*Your task:*
When you copy the listing, skip the images and return each line verbatim.

*Records for the exercise:*

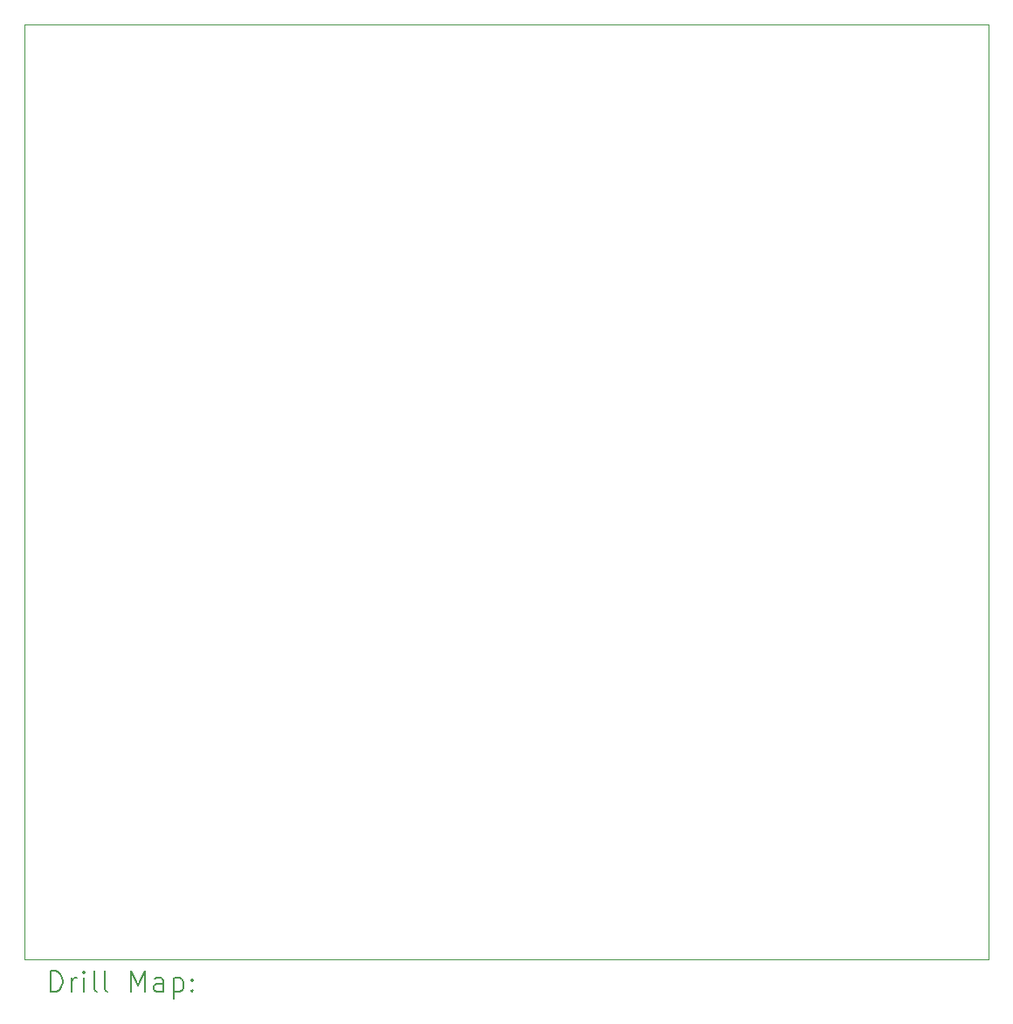
<source format=gbr>
%FSLAX45Y45*%
G04 Gerber Fmt 4.5, Leading zero omitted, Abs format (unit mm)*
G04 Created by KiCad (PCBNEW 6.0.4-1.fc35) date 2022-04-09 22:13:42*
%MOMM*%
%LPD*%
G01*
G04 APERTURE LIST*
%TA.AperFunction,Profile*%
%ADD10C,0.100000*%
%TD*%
%ADD11C,0.200000*%
G04 APERTURE END LIST*
D10*
X13690600Y-6146800D02*
X23039600Y-6146800D01*
X23039600Y-6146800D02*
X23039600Y-15200000D01*
X23039600Y-15200000D02*
X13690600Y-15200000D01*
X13690600Y-15200000D02*
X13690600Y-6146800D01*
D11*
X13943219Y-15515476D02*
X13943219Y-15315476D01*
X13990838Y-15315476D01*
X14019409Y-15325000D01*
X14038457Y-15344048D01*
X14047981Y-15363095D01*
X14057505Y-15401190D01*
X14057505Y-15429762D01*
X14047981Y-15467857D01*
X14038457Y-15486905D01*
X14019409Y-15505952D01*
X13990838Y-15515476D01*
X13943219Y-15515476D01*
X14143219Y-15515476D02*
X14143219Y-15382143D01*
X14143219Y-15420238D02*
X14152743Y-15401190D01*
X14162267Y-15391667D01*
X14181314Y-15382143D01*
X14200362Y-15382143D01*
X14267028Y-15515476D02*
X14267028Y-15382143D01*
X14267028Y-15315476D02*
X14257505Y-15325000D01*
X14267028Y-15334524D01*
X14276552Y-15325000D01*
X14267028Y-15315476D01*
X14267028Y-15334524D01*
X14390838Y-15515476D02*
X14371790Y-15505952D01*
X14362267Y-15486905D01*
X14362267Y-15315476D01*
X14495600Y-15515476D02*
X14476552Y-15505952D01*
X14467028Y-15486905D01*
X14467028Y-15315476D01*
X14724171Y-15515476D02*
X14724171Y-15315476D01*
X14790838Y-15458333D01*
X14857505Y-15315476D01*
X14857505Y-15515476D01*
X15038457Y-15515476D02*
X15038457Y-15410714D01*
X15028933Y-15391667D01*
X15009886Y-15382143D01*
X14971790Y-15382143D01*
X14952743Y-15391667D01*
X15038457Y-15505952D02*
X15019409Y-15515476D01*
X14971790Y-15515476D01*
X14952743Y-15505952D01*
X14943219Y-15486905D01*
X14943219Y-15467857D01*
X14952743Y-15448809D01*
X14971790Y-15439286D01*
X15019409Y-15439286D01*
X15038457Y-15429762D01*
X15133695Y-15382143D02*
X15133695Y-15582143D01*
X15133695Y-15391667D02*
X15152743Y-15382143D01*
X15190838Y-15382143D01*
X15209886Y-15391667D01*
X15219409Y-15401190D01*
X15228933Y-15420238D01*
X15228933Y-15477381D01*
X15219409Y-15496428D01*
X15209886Y-15505952D01*
X15190838Y-15515476D01*
X15152743Y-15515476D01*
X15133695Y-15505952D01*
X15314648Y-15496428D02*
X15324171Y-15505952D01*
X15314648Y-15515476D01*
X15305124Y-15505952D01*
X15314648Y-15496428D01*
X15314648Y-15515476D01*
X15314648Y-15391667D02*
X15324171Y-15401190D01*
X15314648Y-15410714D01*
X15305124Y-15401190D01*
X15314648Y-15391667D01*
X15314648Y-15410714D01*
M02*

</source>
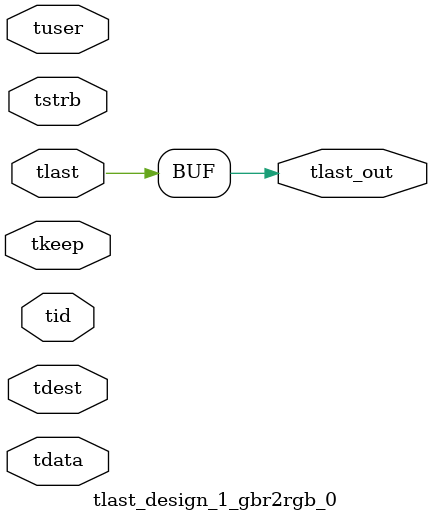
<source format=v>


`timescale 1ps/1ps

module tlast_design_1_gbr2rgb_0 #
(
parameter C_S_AXIS_TID_WIDTH   = 1,
parameter C_S_AXIS_TUSER_WIDTH = 0,
parameter C_S_AXIS_TDATA_WIDTH = 0,
parameter C_S_AXIS_TDEST_WIDTH = 0
)
(
input  [(C_S_AXIS_TID_WIDTH   == 0 ? 1 : C_S_AXIS_TID_WIDTH)-1:0       ] tid,
input  [(C_S_AXIS_TDATA_WIDTH == 0 ? 1 : C_S_AXIS_TDATA_WIDTH)-1:0     ] tdata,
input  [(C_S_AXIS_TUSER_WIDTH == 0 ? 1 : C_S_AXIS_TUSER_WIDTH)-1:0     ] tuser,
input  [(C_S_AXIS_TDEST_WIDTH == 0 ? 1 : C_S_AXIS_TDEST_WIDTH)-1:0     ] tdest,
input  [(C_S_AXIS_TDATA_WIDTH/8)-1:0 ] tkeep,
input  [(C_S_AXIS_TDATA_WIDTH/8)-1:0 ] tstrb,
input  [0:0]                                                             tlast,
output                                                                   tlast_out
);

assign tlast_out = {tlast};

endmodule


</source>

*Answer for the task:*
<source format=gbr>
%FSLAX45Y45*%
G04 Gerber Fmt 4.5, Leading zero omitted, Abs format (unit mm)*
G04 Created by KiCad (PCBNEW 6.0.4-1.fc35) date 2022-04-09 22:13:42*
%MOMM*%
%LPD*%
G01*
G04 APERTURE LIST*
%TA.AperFunction,Profile*%
%ADD10C,0.100000*%
%TD*%
%ADD11C,0.200000*%
G04 APERTURE END LIST*
D10*
X13690600Y-6146800D02*
X23039600Y-6146800D01*
X23039600Y-6146800D02*
X23039600Y-15200000D01*
X23039600Y-15200000D02*
X13690600Y-15200000D01*
X13690600Y-15200000D02*
X13690600Y-6146800D01*
D11*
X13943219Y-15515476D02*
X13943219Y-15315476D01*
X13990838Y-15315476D01*
X14019409Y-15325000D01*
X14038457Y-15344048D01*
X14047981Y-15363095D01*
X14057505Y-15401190D01*
X14057505Y-15429762D01*
X14047981Y-15467857D01*
X14038457Y-15486905D01*
X14019409Y-15505952D01*
X13990838Y-15515476D01*
X13943219Y-15515476D01*
X14143219Y-15515476D02*
X14143219Y-15382143D01*
X14143219Y-15420238D02*
X14152743Y-15401190D01*
X14162267Y-15391667D01*
X14181314Y-15382143D01*
X14200362Y-15382143D01*
X14267028Y-15515476D02*
X14267028Y-15382143D01*
X14267028Y-15315476D02*
X14257505Y-15325000D01*
X14267028Y-15334524D01*
X14276552Y-15325000D01*
X14267028Y-15315476D01*
X14267028Y-15334524D01*
X14390838Y-15515476D02*
X14371790Y-15505952D01*
X14362267Y-15486905D01*
X14362267Y-15315476D01*
X14495600Y-15515476D02*
X14476552Y-15505952D01*
X14467028Y-15486905D01*
X14467028Y-15315476D01*
X14724171Y-15515476D02*
X14724171Y-15315476D01*
X14790838Y-15458333D01*
X14857505Y-15315476D01*
X14857505Y-15515476D01*
X15038457Y-15515476D02*
X15038457Y-15410714D01*
X15028933Y-15391667D01*
X15009886Y-15382143D01*
X14971790Y-15382143D01*
X14952743Y-15391667D01*
X15038457Y-15505952D02*
X15019409Y-15515476D01*
X14971790Y-15515476D01*
X14952743Y-15505952D01*
X14943219Y-15486905D01*
X14943219Y-15467857D01*
X14952743Y-15448809D01*
X14971790Y-15439286D01*
X15019409Y-15439286D01*
X15038457Y-15429762D01*
X15133695Y-15382143D02*
X15133695Y-15582143D01*
X15133695Y-15391667D02*
X15152743Y-15382143D01*
X15190838Y-15382143D01*
X15209886Y-15391667D01*
X15219409Y-15401190D01*
X15228933Y-15420238D01*
X15228933Y-15477381D01*
X15219409Y-15496428D01*
X15209886Y-15505952D01*
X15190838Y-15515476D01*
X15152743Y-15515476D01*
X15133695Y-15505952D01*
X15314648Y-15496428D02*
X15324171Y-15505952D01*
X15314648Y-15515476D01*
X15305124Y-15505952D01*
X15314648Y-15496428D01*
X15314648Y-15515476D01*
X15314648Y-15391667D02*
X15324171Y-15401190D01*
X15314648Y-15410714D01*
X15305124Y-15401190D01*
X15314648Y-15391667D01*
X15314648Y-15410714D01*
M02*

</source>
<source format=v>


`timescale 1ps/1ps

module tlast_design_1_gbr2rgb_0 #
(
parameter C_S_AXIS_TID_WIDTH   = 1,
parameter C_S_AXIS_TUSER_WIDTH = 0,
parameter C_S_AXIS_TDATA_WIDTH = 0,
parameter C_S_AXIS_TDEST_WIDTH = 0
)
(
input  [(C_S_AXIS_TID_WIDTH   == 0 ? 1 : C_S_AXIS_TID_WIDTH)-1:0       ] tid,
input  [(C_S_AXIS_TDATA_WIDTH == 0 ? 1 : C_S_AXIS_TDATA_WIDTH)-1:0     ] tdata,
input  [(C_S_AXIS_TUSER_WIDTH == 0 ? 1 : C_S_AXIS_TUSER_WIDTH)-1:0     ] tuser,
input  [(C_S_AXIS_TDEST_WIDTH == 0 ? 1 : C_S_AXIS_TDEST_WIDTH)-1:0     ] tdest,
input  [(C_S_AXIS_TDATA_WIDTH/8)-1:0 ] tkeep,
input  [(C_S_AXIS_TDATA_WIDTH/8)-1:0 ] tstrb,
input  [0:0]                                                             tlast,
output                                                                   tlast_out
);

assign tlast_out = {tlast};

endmodule


</source>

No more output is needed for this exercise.